While he fumbled around in complete confusion Will finally brought himself under control.

"Where's the zipper on this thing, anyhow?"

They couldn't find a zipper. There were no buttons, except on the pockets and the flaps. The little man was like a cheap doll that had been sewn into its dress.

"We'll cut it," Will announced. Steinman brought scissors, which were hopeless. Then he got a surgical scalpel. It didn't work either.

He looked hard at Will. "Mister, I want to know what's going on here. What is this?" He gestured at the corpse.

"I told you. A soldier - "

"Who got himself shrunken in some kind of atomic accident? And his coverall is made of cloth that won't cut and he looks like a cross between an angel and a troll? Mister, I want to know what all of this is about or I think that I am leaving this area. Why aren't you in some government facility? The Roswell Base is a mile from here. And there is the national laboratory in Los Alamos."

"The deterioration is happening far faster than we anticipated. You have the best facility in southern New Mexico."

"Is it some sort of spaceman? Is that what you are bringing in I here?"

"I don't know what in the world you're talking about," Will tried to butter his voice with scorn. "That nonsense belongs in the back pages of the newspapers. I have a dead man here, and he has a family that loves him."

"Which reminds me of the matter of payment."

"You'll be paid five hundred dollars."

"Well, that is good."

"So let's figure out how to get this damn coverall open and get on with it before we both suffocate."

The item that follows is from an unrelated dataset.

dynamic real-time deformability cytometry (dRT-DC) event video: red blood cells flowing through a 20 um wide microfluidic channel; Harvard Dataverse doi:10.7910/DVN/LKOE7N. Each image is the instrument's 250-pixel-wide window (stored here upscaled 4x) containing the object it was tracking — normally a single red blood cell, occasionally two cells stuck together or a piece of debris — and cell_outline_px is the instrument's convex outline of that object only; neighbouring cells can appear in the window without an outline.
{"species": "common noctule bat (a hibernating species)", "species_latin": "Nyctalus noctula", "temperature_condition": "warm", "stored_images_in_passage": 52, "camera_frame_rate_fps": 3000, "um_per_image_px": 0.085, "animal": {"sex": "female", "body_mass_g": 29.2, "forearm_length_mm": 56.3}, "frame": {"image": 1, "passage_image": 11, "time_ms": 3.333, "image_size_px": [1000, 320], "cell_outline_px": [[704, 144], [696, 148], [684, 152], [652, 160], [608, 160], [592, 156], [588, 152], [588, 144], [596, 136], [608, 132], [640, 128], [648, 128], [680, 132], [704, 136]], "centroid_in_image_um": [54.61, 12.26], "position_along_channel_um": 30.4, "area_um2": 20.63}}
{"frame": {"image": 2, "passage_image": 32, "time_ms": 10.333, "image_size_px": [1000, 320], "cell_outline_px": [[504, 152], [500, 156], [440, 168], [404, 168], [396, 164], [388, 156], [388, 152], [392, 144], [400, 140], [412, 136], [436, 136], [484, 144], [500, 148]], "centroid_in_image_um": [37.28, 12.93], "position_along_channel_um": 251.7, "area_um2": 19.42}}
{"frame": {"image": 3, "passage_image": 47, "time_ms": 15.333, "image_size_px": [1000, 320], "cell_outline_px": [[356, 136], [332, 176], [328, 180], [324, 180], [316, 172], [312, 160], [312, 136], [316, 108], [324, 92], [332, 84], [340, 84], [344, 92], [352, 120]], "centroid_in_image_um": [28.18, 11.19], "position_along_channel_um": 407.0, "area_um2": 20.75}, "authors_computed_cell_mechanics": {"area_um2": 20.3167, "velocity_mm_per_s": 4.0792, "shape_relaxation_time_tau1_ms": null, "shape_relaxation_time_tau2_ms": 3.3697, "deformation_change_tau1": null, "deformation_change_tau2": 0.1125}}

Inch by inch they examined the garment. There were no seams anywhere. When Will touched it he could feel the slight, bony skin beneath and his flesh crawled.

"I found it! Damn, this is a cunning thing." Steinman had made a small opening in the cloth. As he pulled it got wider. It made a curious ripping sound, but he wasn't tearing anything. The two sides of the open seam were covered with strips of what looked to Will like stiff fur. It was composed of tiny hooked hairs that tangled when they were pressed together. The seam they made was almost invisible.

I don't know whether mankind invented Velcro independently, or if MAJIC secretly leaked the technology to the rest of us.

They opened the garment and lifted it off the body.

And it was a perfect body. Heartbreakingly perfect. The size of a boy of about ten. The skin was gray-white and completely hairless. The genitals were about as formed as those of a three-year-old. But they were there, uncircumcised. There was no belly button.

"My God, this is a little boy!"

"I told you - "

"You told me there was an accident. A soldier - shrunk I thought. Somehow."

"A boy soldier. Doing a very brave work for the good of his country."

"You people have gotten to killing children with your damn atomic shenanigans? For shame!"

"For America!"

"Let me tell you something, Mr. Government. You people forgot what America was a long time ago. This boy in this here uniform - there isn't anything in the world important enough to bring his young life to an end like this. And what did you do to his face? Operate on his eyes? Why, he's no more'n a human guinea pig."

Will made a note that Joe Rose was to work on this man, make certain he kept his lip buttoned.

"Embalm this cadaver, Mr. Steinman."

"I'll do it, but I need a death certificate. I want to know where the parents are and where to ship this child.

There's no way this little fella is leaving here in the back of a Chevrolet!"

After Steinman had made his incision a brownish-red fluid drained out into the bucket Will had put under the table. He collected the fluid in a jar.

Steinman brought out a syringe and a large bottle of embalming fluid. As a test Will had him swab some on the skin. When there was no reaction he let him fill the body with the fluid.